→ To do
Copy out every line of the records below word for word, leaving out the pictures.
:: Supplied information
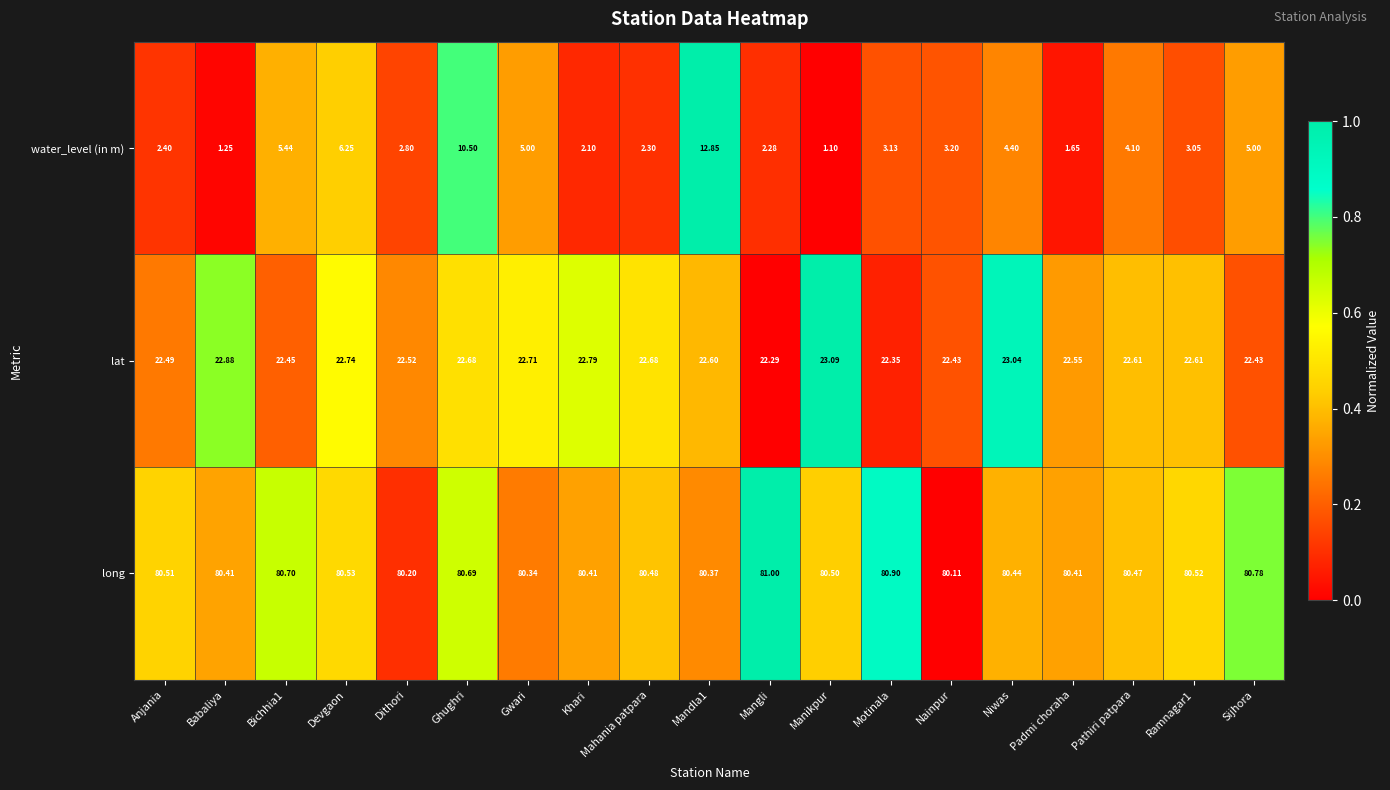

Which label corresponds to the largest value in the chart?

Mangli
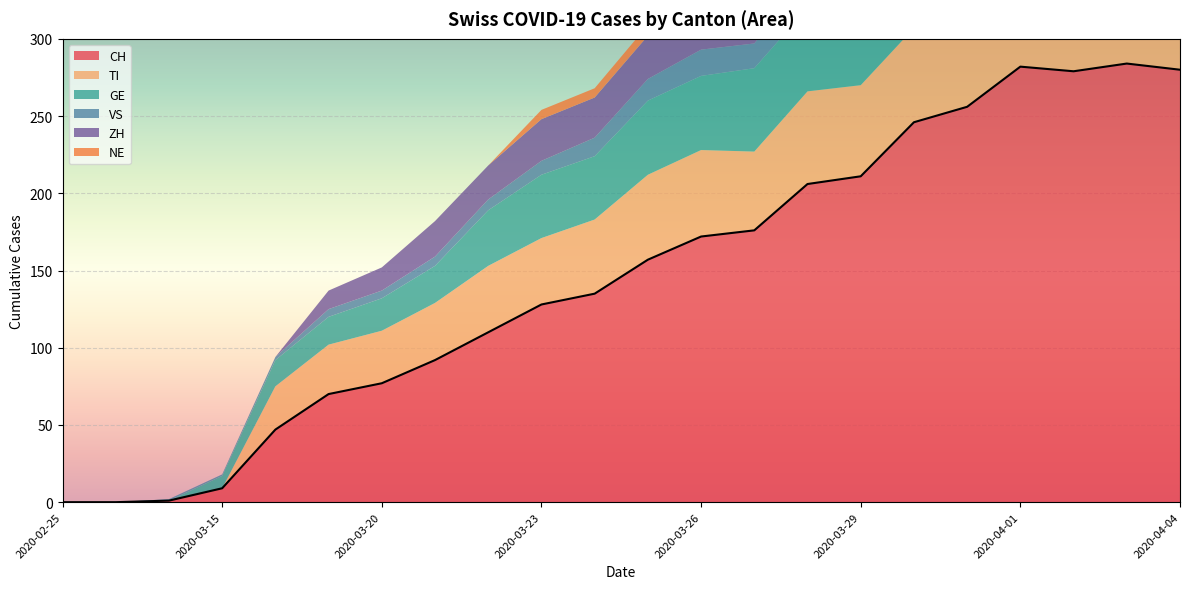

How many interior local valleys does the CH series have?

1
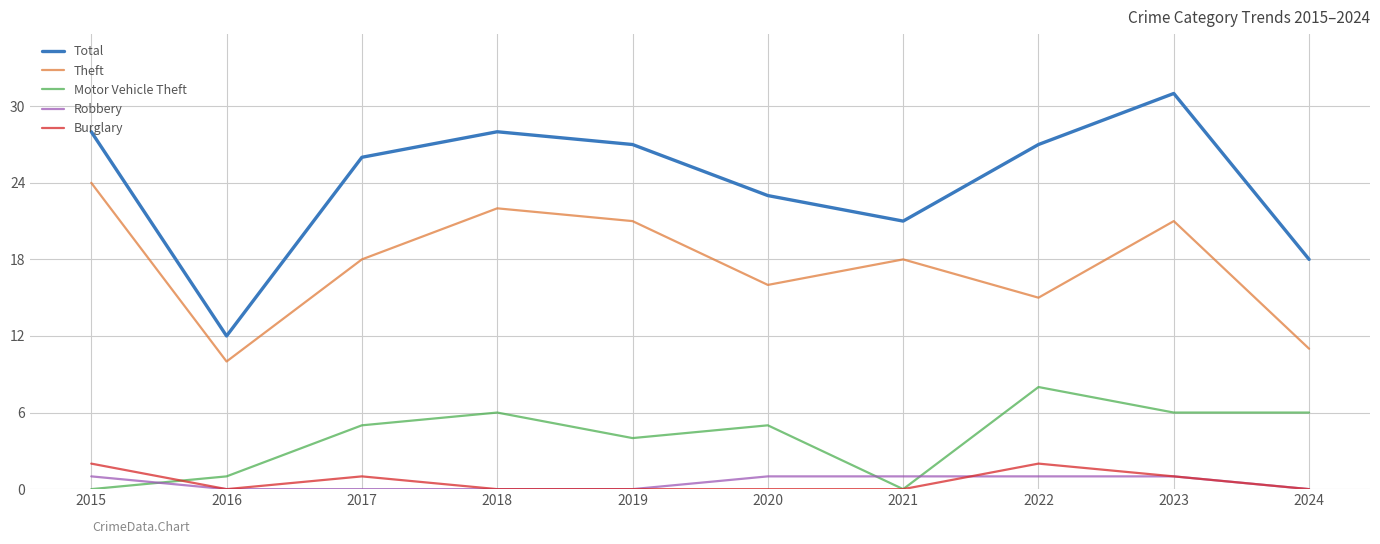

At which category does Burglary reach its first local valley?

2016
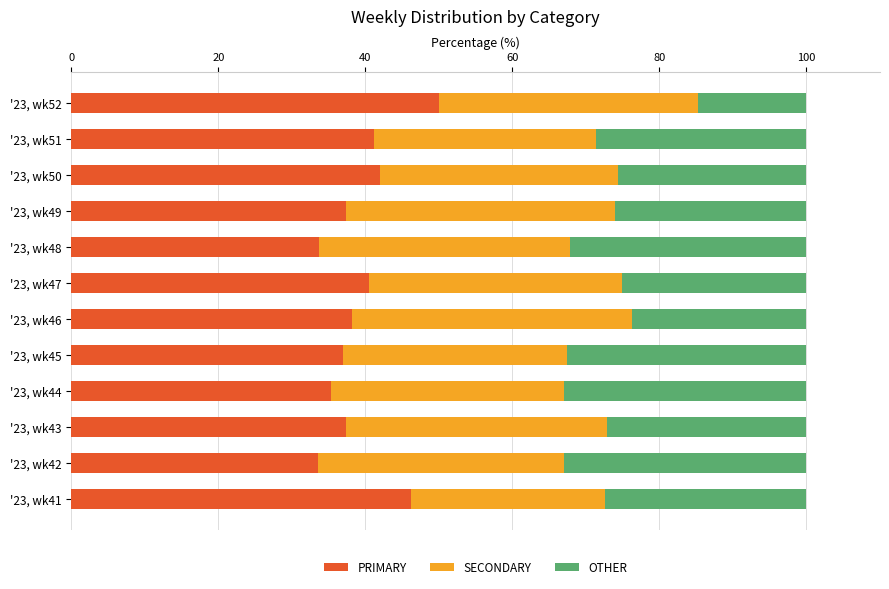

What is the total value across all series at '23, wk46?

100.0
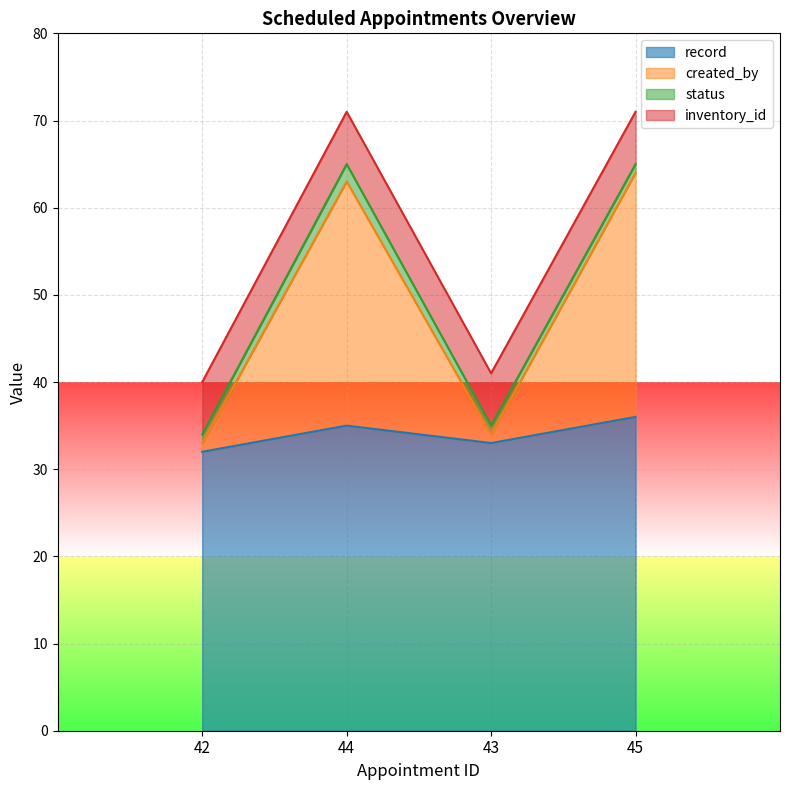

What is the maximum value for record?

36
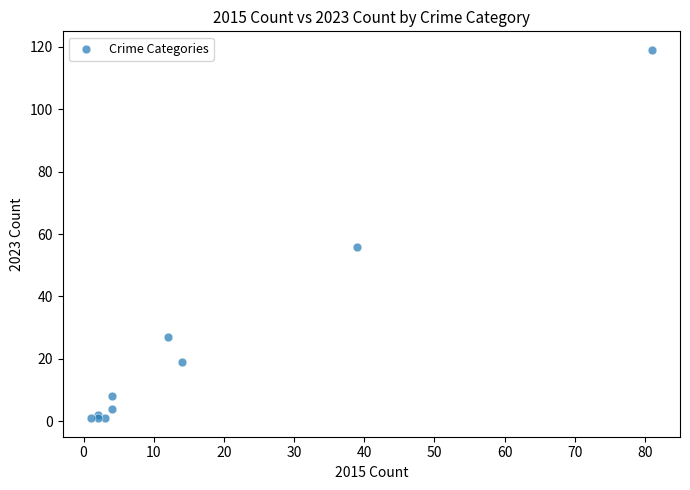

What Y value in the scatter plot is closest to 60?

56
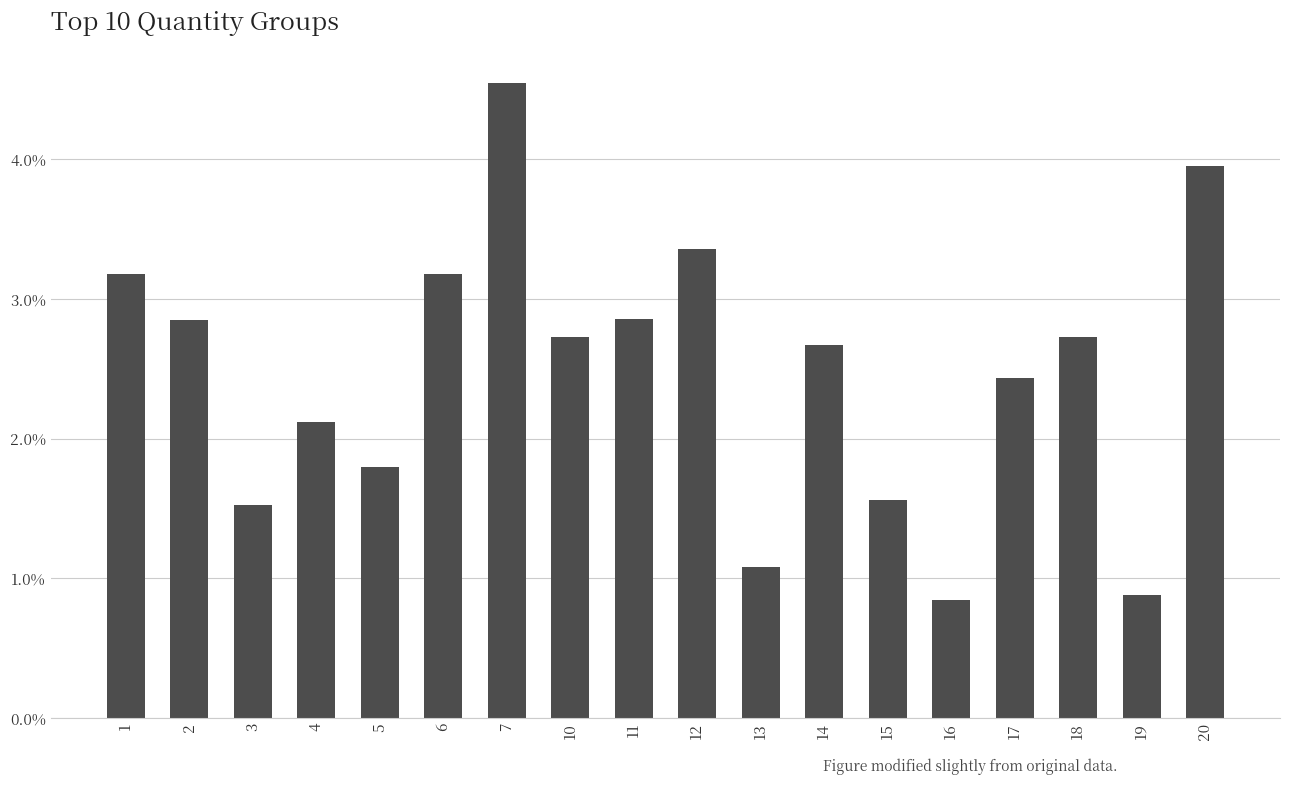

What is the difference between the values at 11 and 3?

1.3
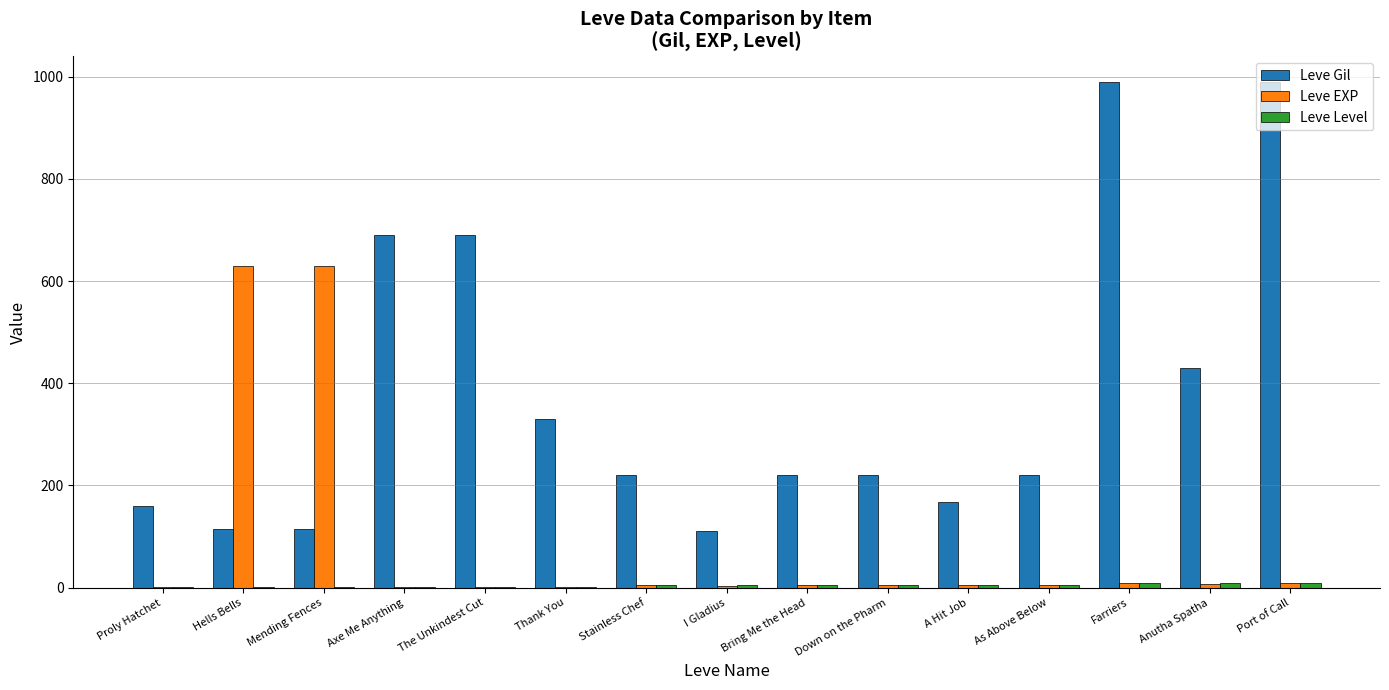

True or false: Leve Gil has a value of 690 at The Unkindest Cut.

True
::::
→ Result
Which label corresponds to the largest value in the chart?

Mangli

How many interior local valleys does the CH series have?

1

At which category does Burglary reach its first local valley?

2016

What is the total value across all series at '23, wk46?

100.0

What is the maximum value for record?

36

What Y value in the scatter plot is closest to 60?

56

What is the difference between the values at 11 and 3?

1.3

True or false: Leve Gil has a value of 690 at The Unkindest Cut.

True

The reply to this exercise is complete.